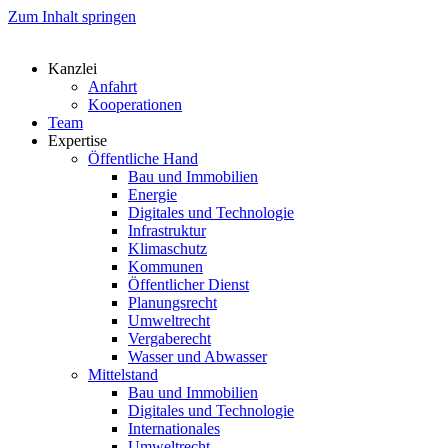
Zum Inhalt springen
Kanzlei
Anfahrt
Kooperationen
Team
Expertise
Öffentliche Hand
Bau und Immobilien
Energie
Digitales und Technologie
Infrastruktur
Klimaschutz
Kommunen
Öffentlicher Dienst
Planungsrecht
Umweltrecht
Vergaberecht
Wasser und Abwasser
Mittelstand
Bau und Immobilien
Digitales und Technologie
Internationales
Umweltrecht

§ §

### ACTION ITEM
Lines in scope run from the one holding "Klimaschutz" to the last line of the material above; transcribe them exactly and omit the rest.

### RESPONSE AREA
Klimaschutz
Kommunen
Öffentlicher Dienst
Planungsrecht
Umweltrecht
Vergaberecht
Wasser und Abwasser
Mittelstand
Bau und Immobilien
Digitales und Technologie
Internationales
Umweltrecht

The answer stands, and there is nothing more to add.